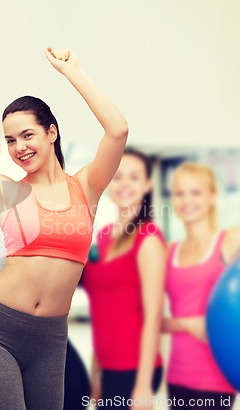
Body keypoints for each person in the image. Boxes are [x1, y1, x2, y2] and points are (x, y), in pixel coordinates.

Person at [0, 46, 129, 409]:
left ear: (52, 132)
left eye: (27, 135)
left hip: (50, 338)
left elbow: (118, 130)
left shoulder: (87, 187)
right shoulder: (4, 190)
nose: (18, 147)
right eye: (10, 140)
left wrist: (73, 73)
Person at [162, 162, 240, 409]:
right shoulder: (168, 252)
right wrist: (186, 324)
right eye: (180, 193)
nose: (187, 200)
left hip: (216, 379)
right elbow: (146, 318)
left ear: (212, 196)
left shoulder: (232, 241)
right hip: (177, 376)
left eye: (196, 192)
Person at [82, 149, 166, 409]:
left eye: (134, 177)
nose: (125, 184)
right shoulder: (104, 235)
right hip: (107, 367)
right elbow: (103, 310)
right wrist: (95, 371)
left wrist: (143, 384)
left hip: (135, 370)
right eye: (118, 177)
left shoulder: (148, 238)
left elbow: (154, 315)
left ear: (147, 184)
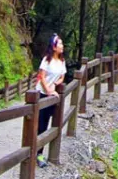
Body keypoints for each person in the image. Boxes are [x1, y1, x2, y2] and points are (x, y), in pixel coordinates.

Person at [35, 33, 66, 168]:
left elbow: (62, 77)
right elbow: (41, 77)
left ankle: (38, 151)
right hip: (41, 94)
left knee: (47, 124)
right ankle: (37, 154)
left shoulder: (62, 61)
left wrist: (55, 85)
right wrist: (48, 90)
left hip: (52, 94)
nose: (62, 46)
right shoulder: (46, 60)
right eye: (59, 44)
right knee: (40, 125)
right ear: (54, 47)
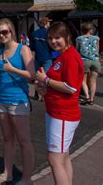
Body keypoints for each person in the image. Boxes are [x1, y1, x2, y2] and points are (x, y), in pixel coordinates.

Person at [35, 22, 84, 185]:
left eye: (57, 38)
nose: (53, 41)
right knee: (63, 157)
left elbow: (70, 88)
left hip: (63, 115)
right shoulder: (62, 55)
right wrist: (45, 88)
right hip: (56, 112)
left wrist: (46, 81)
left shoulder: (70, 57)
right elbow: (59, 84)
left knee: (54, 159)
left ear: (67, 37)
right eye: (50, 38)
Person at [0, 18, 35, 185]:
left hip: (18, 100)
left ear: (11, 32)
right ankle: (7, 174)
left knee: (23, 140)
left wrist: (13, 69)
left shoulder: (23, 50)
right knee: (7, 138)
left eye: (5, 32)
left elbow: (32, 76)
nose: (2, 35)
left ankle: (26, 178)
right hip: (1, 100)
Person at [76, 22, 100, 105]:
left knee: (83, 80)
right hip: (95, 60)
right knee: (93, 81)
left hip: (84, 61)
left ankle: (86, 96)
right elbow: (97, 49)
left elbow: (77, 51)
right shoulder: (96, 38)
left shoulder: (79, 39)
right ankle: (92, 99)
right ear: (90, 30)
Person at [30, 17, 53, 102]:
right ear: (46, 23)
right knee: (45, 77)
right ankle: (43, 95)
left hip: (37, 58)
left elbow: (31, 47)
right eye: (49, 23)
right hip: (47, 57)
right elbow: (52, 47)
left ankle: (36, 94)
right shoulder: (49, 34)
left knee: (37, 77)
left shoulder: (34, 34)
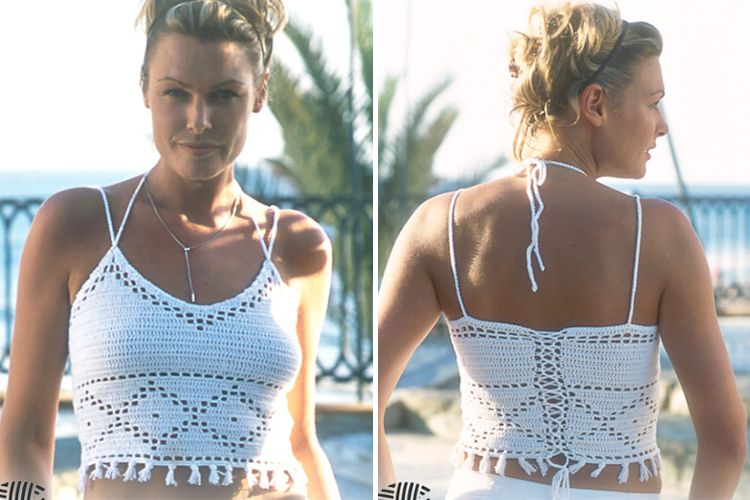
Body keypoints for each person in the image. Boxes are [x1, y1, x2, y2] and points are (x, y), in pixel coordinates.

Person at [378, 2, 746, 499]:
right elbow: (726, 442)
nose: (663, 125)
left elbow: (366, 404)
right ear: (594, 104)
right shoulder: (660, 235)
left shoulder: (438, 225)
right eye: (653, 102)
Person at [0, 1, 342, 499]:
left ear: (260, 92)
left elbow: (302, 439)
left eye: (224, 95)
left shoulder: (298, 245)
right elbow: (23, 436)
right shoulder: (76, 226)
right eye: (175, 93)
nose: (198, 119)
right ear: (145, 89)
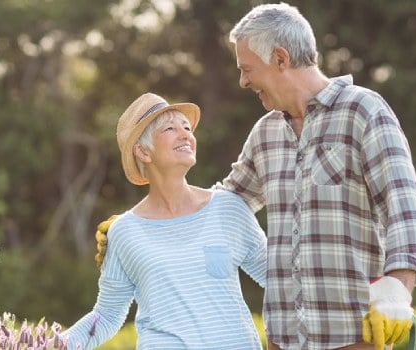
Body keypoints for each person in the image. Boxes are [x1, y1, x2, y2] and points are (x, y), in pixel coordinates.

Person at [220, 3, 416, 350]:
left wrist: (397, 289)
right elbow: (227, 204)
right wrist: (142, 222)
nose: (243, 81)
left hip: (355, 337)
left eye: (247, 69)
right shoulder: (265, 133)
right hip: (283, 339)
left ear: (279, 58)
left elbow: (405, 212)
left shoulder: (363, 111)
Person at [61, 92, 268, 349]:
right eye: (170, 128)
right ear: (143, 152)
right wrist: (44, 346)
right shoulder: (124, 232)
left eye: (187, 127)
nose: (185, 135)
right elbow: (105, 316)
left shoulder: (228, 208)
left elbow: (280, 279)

+-------+

Task objective: With pictures left out, extract the lines from the one containing "nose: (198, 119)" to the end of the material above, both included, exactly as written.

Written solution:
nose: (198, 119)
right ear: (145, 89)
Body keypoints for each person in the image. Boxes are [x1, y1, x2, y2] and points are (x, y), in pixel coordinates.

Person at [220, 3, 416, 350]:
left wrist: (397, 289)
right elbow: (227, 204)
right wrist: (142, 222)
nose: (243, 81)
left hip: (355, 337)
left eye: (247, 69)
right shoulder: (265, 133)
right hip: (283, 339)
left ear: (279, 58)
left elbow: (405, 212)
left shoulder: (363, 111)
Person at [61, 92, 268, 349]:
right eye: (170, 128)
right ear: (143, 152)
right wrist: (44, 346)
right shoulder: (124, 232)
left eye: (187, 127)
nose: (185, 135)
right elbow: (105, 316)
left shoulder: (228, 208)
left elbow: (280, 279)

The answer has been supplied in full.